Dandelions are amazing. I’m convinced they were part of prehistoric times when the cave women fed brontosaurus steaks and “greens” to her family. Even as centuries passed, dandelions survived.  AND, using every gadget known and unknown to Man for dandelion removal, the pesky weed kept coming back. After a month or two of vigorously digging up the roots of the yellow invader, more popped up elsewhere on the lawn. Our little house sat at the beginning of our street and was in the best location to attract all the seeds released by the dandelions’ fluffy heads. In the end, my only comment is that dandelions are indestructible. Like the mushrooms, they are a tenacious invader. I think this is my punishment now, because as a child, I loved blowing the puffy, feathery heads that distributed the dandelions’ seeds everywhere. Our house was a magnet that attracted the seeds, from all directions, to find its home on our lawn.

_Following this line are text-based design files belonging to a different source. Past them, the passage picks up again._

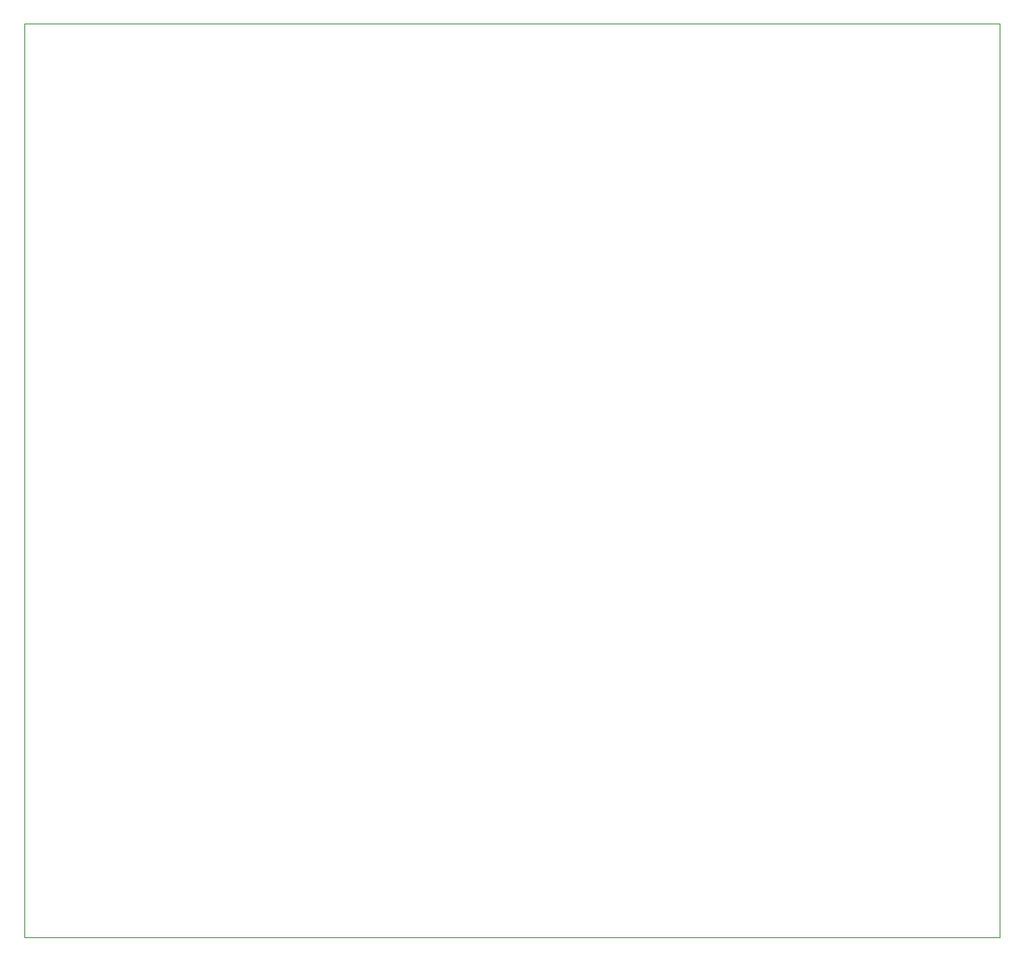
<source format=gm1>
G04 #@! TF.GenerationSoftware,KiCad,Pcbnew,7.0.7*
G04 #@! TF.CreationDate,2024-04-23T20:33:32+02:00*
G04 #@! TF.ProjectId,SE3-pad,5345332d-7061-4642-9e6b-696361645f70,rev?*
G04 #@! TF.SameCoordinates,Original*
G04 #@! TF.FileFunction,Profile,NP*
%FSLAX46Y46*%
G04 Gerber Fmt 4.6, Leading zero omitted, Abs format (unit mm)*
G04 Created by KiCad (PCBNEW 7.0.7) date 2024-04-23 20:33:32*
%MOMM*%
%LPD*%
G01*
G04 APERTURE LIST*
G04 #@! TA.AperFunction,Profile*
%ADD10C,0.050000*%
G04 #@! TD*
G04 APERTURE END LIST*
D10*
X84300000Y-44577000D02*
X185850000Y-44577000D01*
X185850000Y-139827000D01*
X84300000Y-139827000D01*
X84300000Y-44577000D01*
M02*

</source>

Aside from mushrooms and dandelions that plague our West Coast lawns, it’s astonishing the expense that homeowners pay to grow an immaculate, show-stopper, green and lush lawn. Once it’s achieved, it has to be cut and/or trimmed, fed a nutritious diet, watered regularly and then cut and/or trimmed again.

If we ever move to another little house, I’m going to make sure we have those decorative  paving stones in lieu of a lawn and the “garden” will be enormous planters that will contain picturesque blooms. No more worries over ‘shrooms and dandelions!